Este libro, publicado por Editorial Tecnos y dirigido por Juan Arana, resume algunos de los logros científicos, pero sobre todo intenta describir la forma de pensar, las ideas y convicciones éticas, religiosas, filosóficas y políticas de cierto número de los mejores científicos del siglo XIX. Esta es la lista de los 32 científicos seleccionados, por orden alfabético de apellidos:
André-Marie Ampère |
Charles Babbage |
Claude Bernard |
Ludwig Boltzmann |
Georg Cantor |
Sadi Carnot |
Augustin Cauchy |
Jean-Martin
Charcot |
Georges Cuvier |
John Dalton |
Charles Darwin |
Hans Driesch |
Emil Du Bois-Reymond |
Pierre Duhem |
Michael Faraday |
Joseph Fourier |
Carl F. Gauss |
Josiah Willard
Gibbs |
Ernst Haeckel |
Hermann von Helmholtz |
Lord Kelvin |
Chevalier de
Lamarck |
Pierre Laplace |
Ernst Mach |
James C. Maxwell |
Gregor Mendel |
Louis Pasteur |
Philippe Pinel |
Henri Poincaré |
Bernhard Riemann |
Torres Quevedo |
Alessandro Volta |
Entre estos 32 científicos hay trece franceses, siete alemanes, seis británicos, tres del Imperio Austro-Húngaro, un español, un estadounidense, un italiano y un ruso.
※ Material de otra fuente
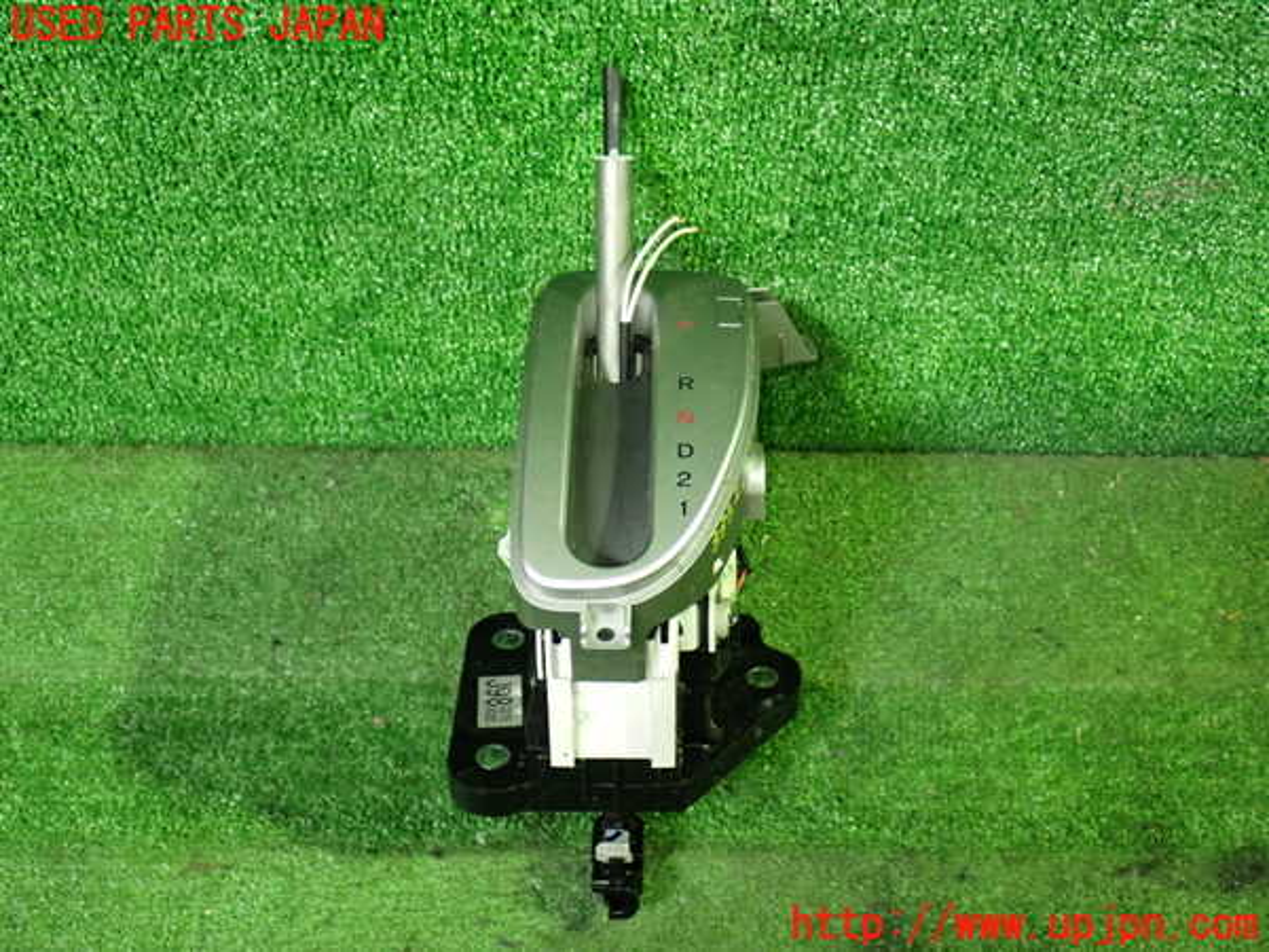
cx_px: 634
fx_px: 1503
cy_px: 476
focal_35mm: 41
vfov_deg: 35.1
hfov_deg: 45.8
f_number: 2.8
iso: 800
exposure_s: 1/30
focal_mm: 7.31
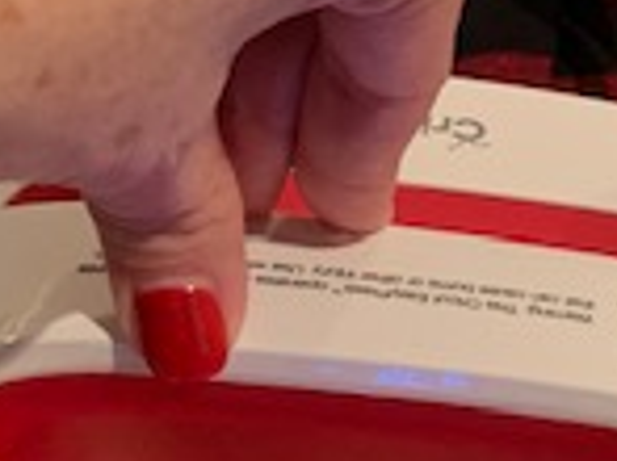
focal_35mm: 113
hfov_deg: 16.6
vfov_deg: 13.0
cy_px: 411
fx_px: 2012
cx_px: 781
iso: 400
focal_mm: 4.25
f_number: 1.8
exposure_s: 1/30
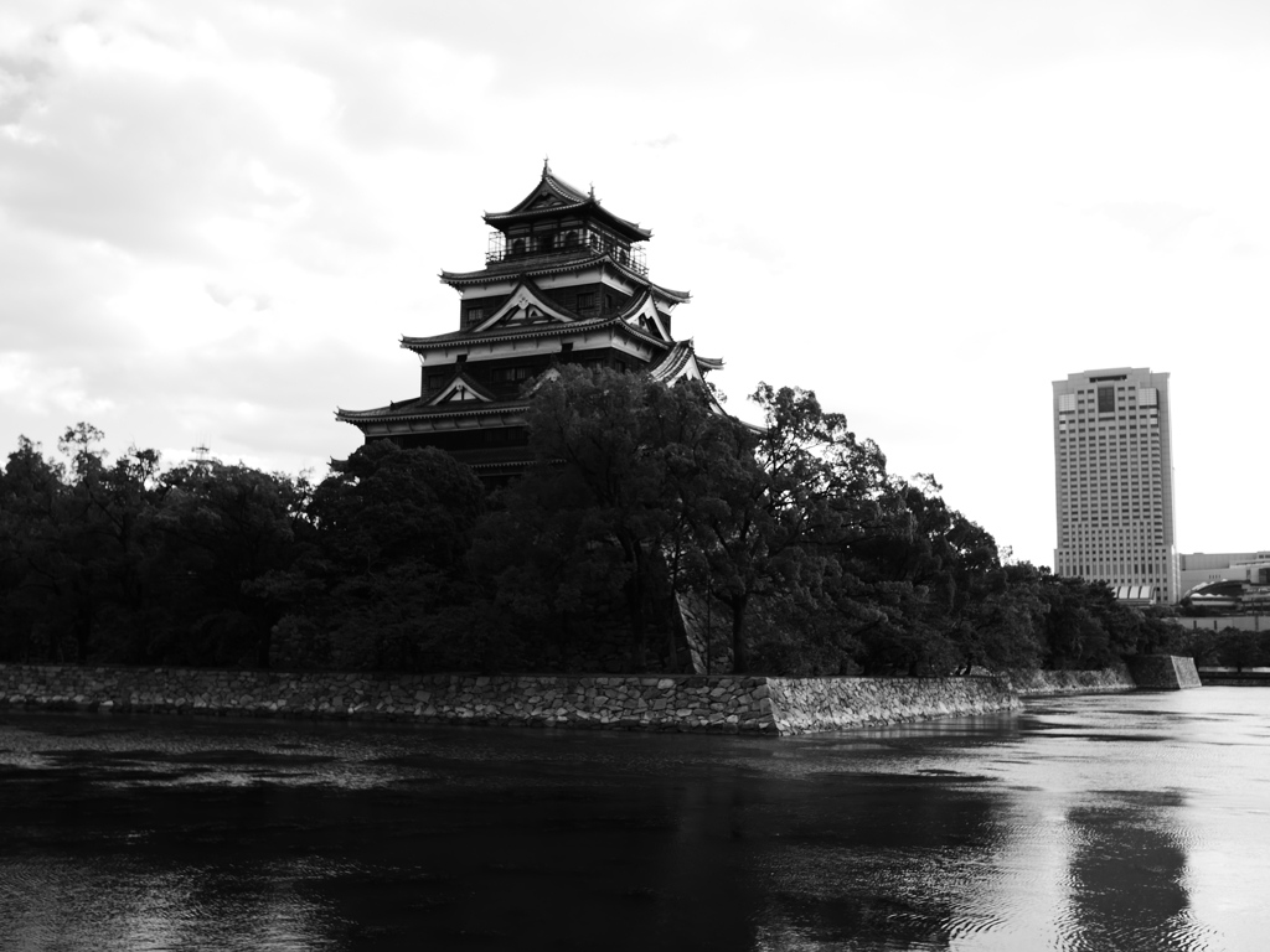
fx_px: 1468
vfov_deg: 36.0
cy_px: 476
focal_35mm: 40
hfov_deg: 46.8
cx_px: 635
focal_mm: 20
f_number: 4
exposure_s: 1/500
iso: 200
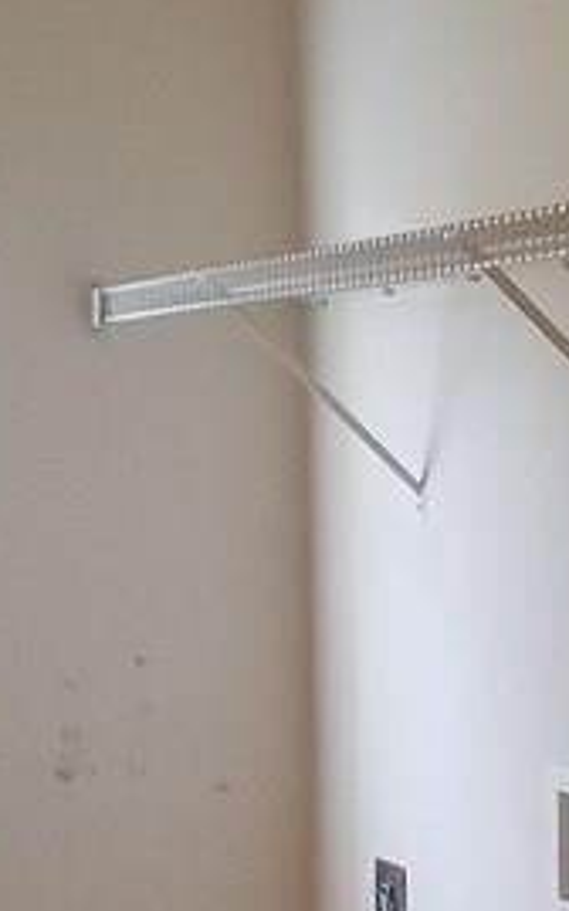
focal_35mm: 105
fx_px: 2607
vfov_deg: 19.7
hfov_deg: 12.0
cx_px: 769
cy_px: 667
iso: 160
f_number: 1.7
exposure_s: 1/30
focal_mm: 4.2
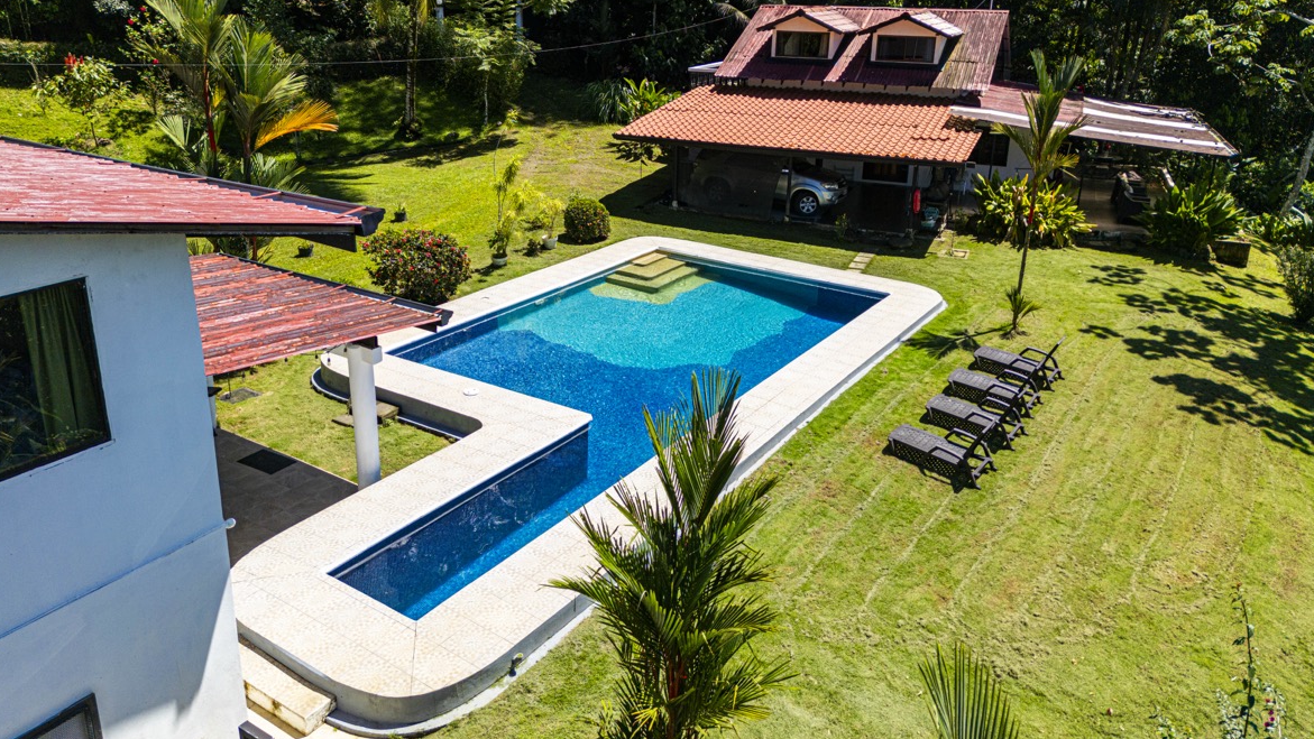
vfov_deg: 42.6
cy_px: 283
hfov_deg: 69.9
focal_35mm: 27
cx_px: 665
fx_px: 941
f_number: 1.7
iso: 100
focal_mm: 6.72
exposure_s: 1/2500
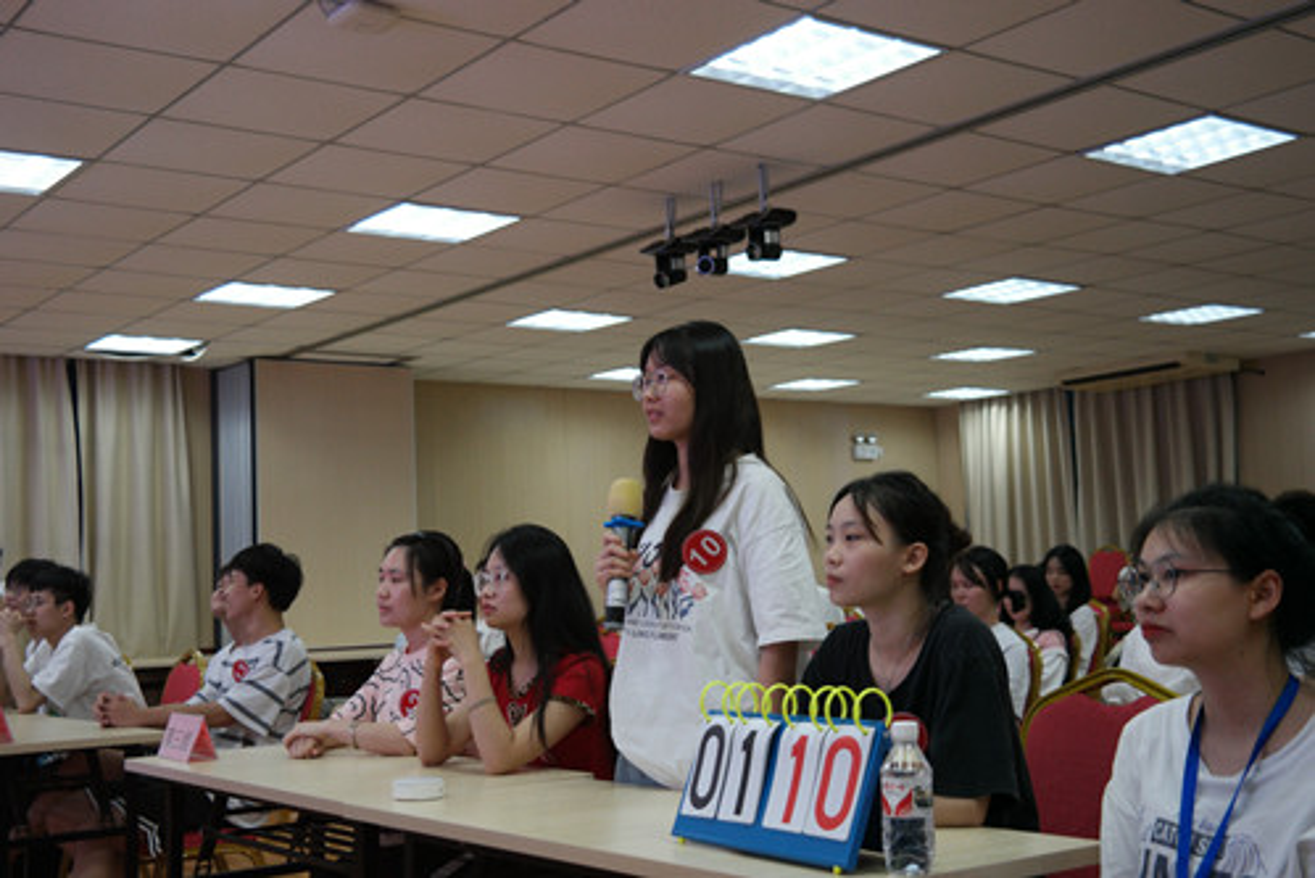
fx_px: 1498
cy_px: 439
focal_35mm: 41
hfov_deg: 47.4
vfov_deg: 32.7
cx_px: 658
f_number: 4.5
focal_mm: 27
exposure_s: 1/125
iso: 1600
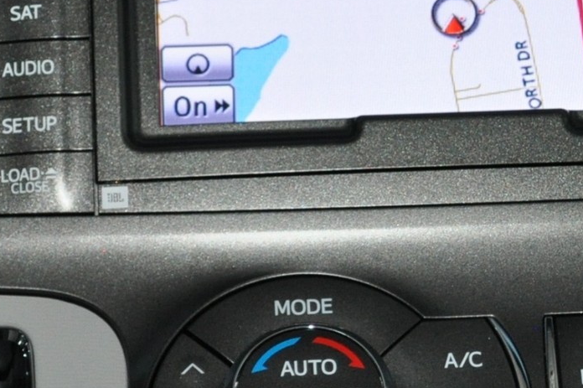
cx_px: 507
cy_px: 53
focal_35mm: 237
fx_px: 3835
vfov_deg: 5.8
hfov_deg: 8.7
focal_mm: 44
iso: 800
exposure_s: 1/60
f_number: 5.3
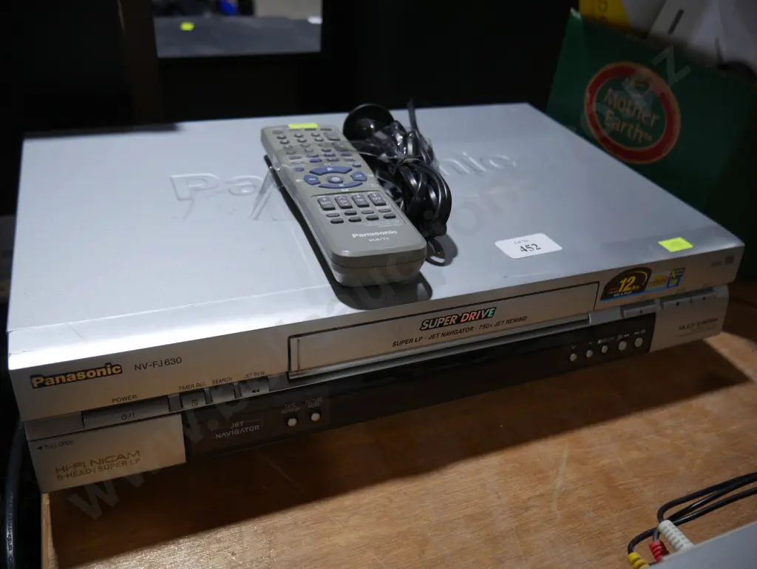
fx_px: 613
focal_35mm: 28
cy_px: 284
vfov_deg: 49.8
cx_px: 378
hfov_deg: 63.4
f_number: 3.5
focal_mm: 14
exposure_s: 1/100
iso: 200
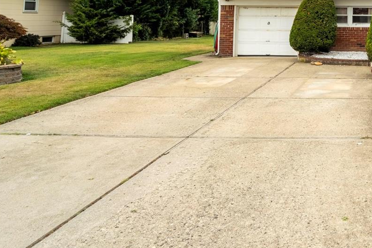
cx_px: 375
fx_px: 372
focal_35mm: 36
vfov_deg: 33.2
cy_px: -11
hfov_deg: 44.8
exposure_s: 1/8000
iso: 500
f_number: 4.5
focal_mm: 14
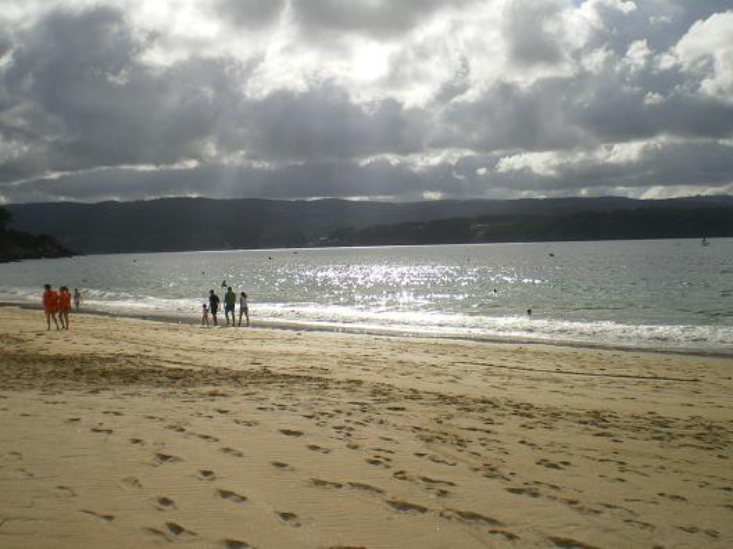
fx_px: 805
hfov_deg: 49.0
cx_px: 366
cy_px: 274
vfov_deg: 37.7
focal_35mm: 38
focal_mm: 6.3
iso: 64
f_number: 4.6
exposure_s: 1/1000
En total, 33, uno más que los 32 nombres seleccionados, porque uno de ellos (Georg Cantor) tuvo dos nacionalidades: nació en Rusia y se nacionalizó alemán.
Los 27
autores de los artículos fuimos los siguientes (también por orden alfabético de
apellidos):
Rafael Alemañ, Manuel Alfonseca, Salvador Anaya, Juan Arana, Ignacio del Carril, José Manuel Elena, Esteban Fernández-Hinojosa, José Ferreirós, Gonzalo Génova, Karim Gherab, Rubén Herce, Martín López Corredoira, Juan Meléndez Sánchez, Javier Ordóñez, Andrés Ortigosa, Juan J. Padial, Miguel Palomo, María de Paz, Moisés Pérez Marcos, Ana Rioja, Francisco Rodríguez Valls, Javier Sánchez Cañizares, Francisco José Soler Gil, Pedro Jesús Teruel, Héctor Velázquez, José Domingo Vilaplana e Ignacio del Villar
El párrafo
siguiente procede de la introducción al libro, escrita por su director, Juan
Arana:
La
ciencia decimonónica resulta más fresca y esperanzada que la del veinte. La
gente creía entonces que el saber positivo solo iba a producir beneficios: los
del conocimiento en primer lugar; los de sus aplicaciones prácticas en segundo;
pero también aportaría perfeccionamientos de orden moral: haría al hombre —además
de sabio y poderoso— más responsable, menos injusto, mejor en definitiva. Por
consiguiente, nuestros abuelos (llamando así a quienes vivieron doscientos años
atrás) habían depositado sus mejores esperanzas en la ciencia. Quienes vinieron
después empezaron a desconfiar de ella, cuando no tuvieron una percepción
completamente opuesta. Pero a aquellas alturas hubieron de reconocer que —quisiéranlo
o no— en adelante sería imposible arrinconarla. Desde esa perspectiva, lo que
empezó siendo un anhelo, acabó transformado en condena. El destino de la
humanidad estaba y está unido para siempre a la ciencia. Puede incluso que
sucumba por su causa, pero en todo caso ya no podrá sobrevivir sin ella. El
deseo más ferviente del XIX era que la ciencia llegara a controlar nuestras
vidas; la tarea que ha dejado pendiente el XX es lograr que no se nos vaya de
las manos. El género humano ha descubierto que conviene volver por activa un verbo
que se había acostumbrado a conjugar en pasiva: no podemos resignarnos a ser
meras hechuras de una civilización tecnológica; debemos tratar por todos los
medios de recuperar el control. Está por ver si lo conseguiremos, pero en todo
caso no es algo que podamos dejar para más adelante.